Étape

Rangé le van dans le park­ing de l’Area 112, près de Guadala­jara. Sur ce plateau logé entre les déserts de Calatayud et la val­lée de Madrid, les nuits sont glaciales. Je pré­pare mon lit pour la nuit, je mange à la cafétéria, un édi­fice qui rap­pelle les “road movies” des années 1970: sur­mon­té d’une enseigne de néon, il a été mod­erne. Les serveuses por­tent l’u­ni­forme, elles se relaient selon la règle des 3/8, pré­par­ent d’é­pais sand­wichs à la viande, don­nent du « car­iño » et du « mi amor » aux routiers. La cafétéria Area 112 est ouverte du dimanche au lun­di et 24/24. Adossés aux déserts, les camion­neurs dor­ment sur une por­tion de park­ing réservée. Tourné vers Madrid, je suis seul, à l’é­cart. Une voiture de patrouille roule au pas. C’est la garde civile: une ronde par heure. Effet du désœu­vre­ment dans cette région par­mi les plus vides d’Es­pagne. La voiture ralen­tit à ma hau­teur et repart – j’en con­clus que les gardes n’ont pas d’or­di­na­teur de bord, qu’ils n’ont pas su véri­fi­er mes plaques.

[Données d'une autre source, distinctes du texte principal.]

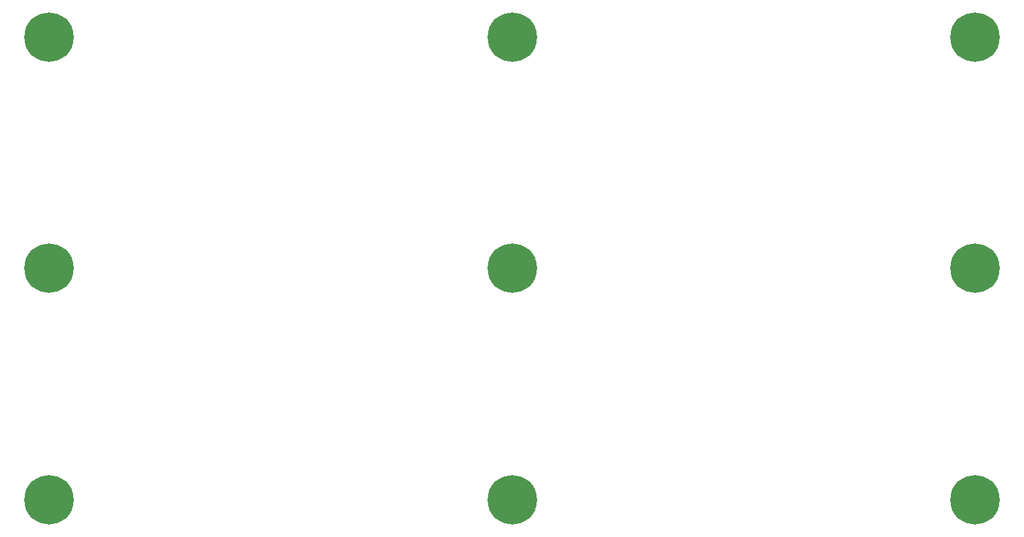
<source format=gbs>
G04 #@! TF.GenerationSoftware,KiCad,Pcbnew,(5.0.0)*
G04 #@! TF.CreationDate,2018-09-02T17:29:03+02:00*
G04 #@! TF.ProjectId,MegaBiels_P,4D6567614269656C735F502E6B696361,rev?*
G04 #@! TF.SameCoordinates,Original*
G04 #@! TF.FileFunction,Soldermask,Bot*
G04 #@! TF.FilePolarity,Negative*
%FSLAX46Y46*%
G04 Gerber Fmt 4.6, Leading zero omitted, Abs format (unit mm)*
G04 Created by KiCad (PCBNEW (5.0.0)) date 09/02/18 17:29:03*
%MOMM*%
%LPD*%
G01*
G04 APERTURE LIST*
%ADD10C,6.400000*%
G04 APERTURE END LIST*
D10*
G04 #@! TO.C,REF\002A\002A*
X220000000Y-129000000D03*
G04 #@! TD*
G04 #@! TO.C,REF\002A\002A*
X100000000Y-129000000D03*
G04 #@! TD*
G04 #@! TO.C,REF\002A\002A*
X160000000Y-129000000D03*
G04 #@! TD*
G04 #@! TO.C,REF\002A\002A*
X220000000Y-99000000D03*
G04 #@! TD*
G04 #@! TO.C,REF\002A\002A*
X100000000Y-99000000D03*
G04 #@! TD*
G04 #@! TO.C,REF\002A\002A*
X160000000Y-99000000D03*
G04 #@! TD*
G04 #@! TO.C,REF\002A\002A*
X160000000Y-69000000D03*
G04 #@! TD*
G04 #@! TO.C,REF\002A\002A*
X220000000Y-69000000D03*
G04 #@! TD*
G04 #@! TO.C,REF\002A\002A*
X100000000Y-69000000D03*
G04 #@! TD*
M02*

</source>
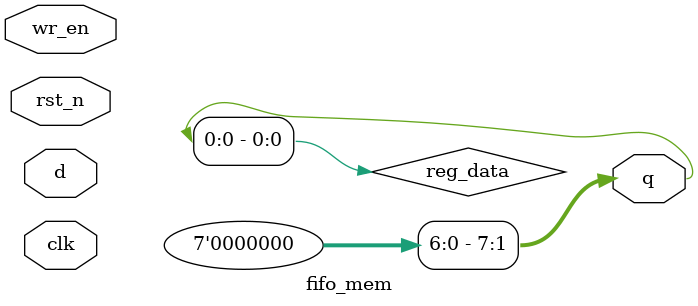
<source format=v>
module fifo_mem #(
  parameter FIFO_SIZE = 64,
  parameter W_WIDTH = 8
)(
  input clk, rst_n, 
  input wr_en,
  input [W_WIDTH-1:0] d,
  output [W_WIDTH-1:0] q
);

    
  reg [W_WIDTH-1:0] ram [FIFO_SIZE-1:0];//a memory with 64 locations depth and 8 bits word

  always @(posedge clk or negedge rst_n) begin
    if(!rst_n) begin 
      
    end 
    else begin
        if(wr_en) begin
        end 

        if(rd_en) begin
        end
    end 
  end 

  assign q = reg_data;
endmodule : fifo_mem
</source>
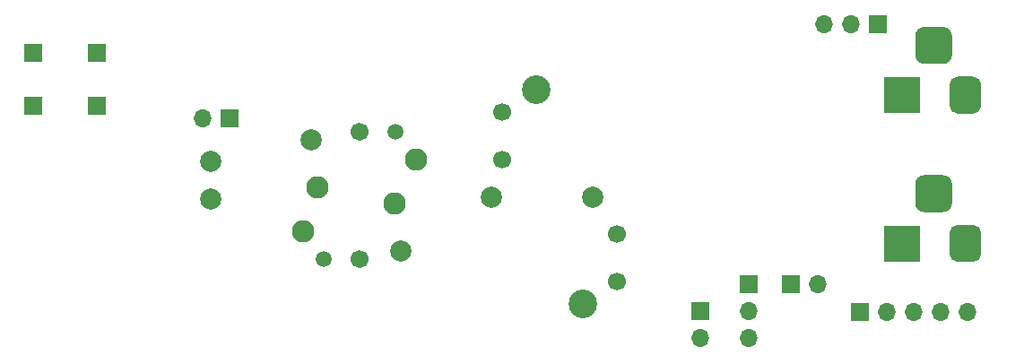
<source format=gbs>
%TF.GenerationSoftware,KiCad,Pcbnew,(5.1.6-0-10_14)*%
%TF.CreationDate,2021-10-08T19:33:03+09:00*%
%TF.ProjectId,peltier+relay,70656c74-6965-4722-9b72-656c61792e6b,rev?*%
%TF.SameCoordinates,Original*%
%TF.FileFunction,Soldermask,Bot*%
%TF.FilePolarity,Negative*%
%FSLAX46Y46*%
G04 Gerber Fmt 4.6, Leading zero omitted, Abs format (unit mm)*
G04 Created by KiCad (PCBNEW (5.1.6-0-10_14)) date 2021-10-08 19:33:03*
%MOMM*%
%LPD*%
G01*
G04 APERTURE LIST*
%ADD10C,2.000000*%
%ADD11O,1.700000X1.700000*%
%ADD12R,1.700000X1.700000*%
%ADD13R,3.500000X3.500000*%
%ADD14C,2.700000*%
%ADD15C,1.700000*%
%ADD16C,2.108200*%
%ADD17C,2.006600*%
%ADD18C,1.701800*%
%ADD19C,1.498600*%
G04 APERTURE END LIST*
D10*
%TO.C,PEL1*%
X104750000Y-99770000D03*
X104750000Y-96270000D03*
%TD*%
D11*
%TO.C,J1*%
X162050000Y-107810000D03*
D12*
X159510000Y-107810000D03*
%TD*%
D11*
%TO.C,J2*%
X155560000Y-112890000D03*
X155560000Y-110350000D03*
D12*
X155560000Y-107810000D03*
%TD*%
D13*
%TO.C,J6*%
X170000000Y-104000000D03*
G36*
G01*
X177500000Y-103000000D02*
X177500000Y-105000000D01*
G75*
G02*
X176750000Y-105750000I-750000J0D01*
G01*
X175250000Y-105750000D01*
G75*
G02*
X174500000Y-105000000I0J750000D01*
G01*
X174500000Y-103000000D01*
G75*
G02*
X175250000Y-102250000I750000J0D01*
G01*
X176750000Y-102250000D01*
G75*
G02*
X177500000Y-103000000I0J-750000D01*
G01*
G37*
G36*
G01*
X174750000Y-98425000D02*
X174750000Y-100175000D01*
G75*
G02*
X173875000Y-101050000I-875000J0D01*
G01*
X172125000Y-101050000D01*
G75*
G02*
X171250000Y-100175000I0J875000D01*
G01*
X171250000Y-98425000D01*
G75*
G02*
X172125000Y-97550000I875000J0D01*
G01*
X173875000Y-97550000D01*
G75*
G02*
X174750000Y-98425000I0J-875000D01*
G01*
G37*
%TD*%
%TO.C,J7*%
G36*
G01*
X174750000Y-84425000D02*
X174750000Y-86175000D01*
G75*
G02*
X173875000Y-87050000I-875000J0D01*
G01*
X172125000Y-87050000D01*
G75*
G02*
X171250000Y-86175000I0J875000D01*
G01*
X171250000Y-84425000D01*
G75*
G02*
X172125000Y-83550000I875000J0D01*
G01*
X173875000Y-83550000D01*
G75*
G02*
X174750000Y-84425000I0J-875000D01*
G01*
G37*
G36*
G01*
X177500000Y-89000000D02*
X177500000Y-91000000D01*
G75*
G02*
X176750000Y-91750000I-750000J0D01*
G01*
X175250000Y-91750000D01*
G75*
G02*
X174500000Y-91000000I0J750000D01*
G01*
X174500000Y-89000000D01*
G75*
G02*
X175250000Y-88250000I750000J0D01*
G01*
X176750000Y-88250000D01*
G75*
G02*
X177500000Y-89000000I0J-750000D01*
G01*
G37*
X170000000Y-90000000D03*
%TD*%
D14*
%TO.C,K1*%
X139880000Y-109710000D03*
D15*
X143130000Y-107610000D03*
X143130000Y-103110000D03*
D10*
X140780000Y-99610000D03*
D14*
X135480000Y-89510000D03*
D15*
X132230000Y-91610000D03*
X132230000Y-96110000D03*
D10*
X131280000Y-99610000D03*
%TD*%
D16*
%TO.C,K2*%
X114830000Y-98720000D03*
D17*
X114230000Y-94220000D03*
D18*
X118780000Y-93420000D03*
D19*
X122180000Y-93420000D03*
D16*
X124130000Y-96070000D03*
X122130000Y-100220000D03*
D17*
X122730000Y-104720000D03*
D18*
X118780000Y-105520000D03*
D19*
X115380000Y-105520000D03*
D16*
X113430000Y-102870000D03*
%TD*%
D11*
%TO.C,J4*%
X151000000Y-112890000D03*
D12*
X151000000Y-110350000D03*
%TD*%
D11*
%TO.C,J8*%
X162690010Y-83330008D03*
X165230010Y-83330008D03*
D12*
X167770010Y-83330008D03*
%TD*%
%TO.C,J9*%
X88000000Y-91000000D03*
%TD*%
%TO.C,J10*%
X94000000Y-86000000D03*
%TD*%
%TO.C,J11*%
X88000000Y-86000000D03*
%TD*%
%TO.C,J12*%
X94000000Y-91000000D03*
%TD*%
D11*
%TO.C,J5*%
X176160000Y-110500000D03*
X173620000Y-110500000D03*
X171080000Y-110500000D03*
X168540000Y-110500000D03*
D12*
X166000000Y-110500000D03*
%TD*%
D11*
%TO.C,J3*%
X103940000Y-92160000D03*
D12*
X106480000Y-92160000D03*
%TD*%
M02*

</source>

Des semi-remorques manœu­vrent. Je finis mes bières, je me couche. Sur la case con­tiguë des voyageurs ont organ­isé un feu. N’est-ce pas extra­or­di­naire : faire un feu, à l’é­tape, le long de l’au­toroute? J’éteins. Couch­er de soleil jaune et rouge sur paysage sans fin — le traf­ic noc­turne se déverse vers la capitale.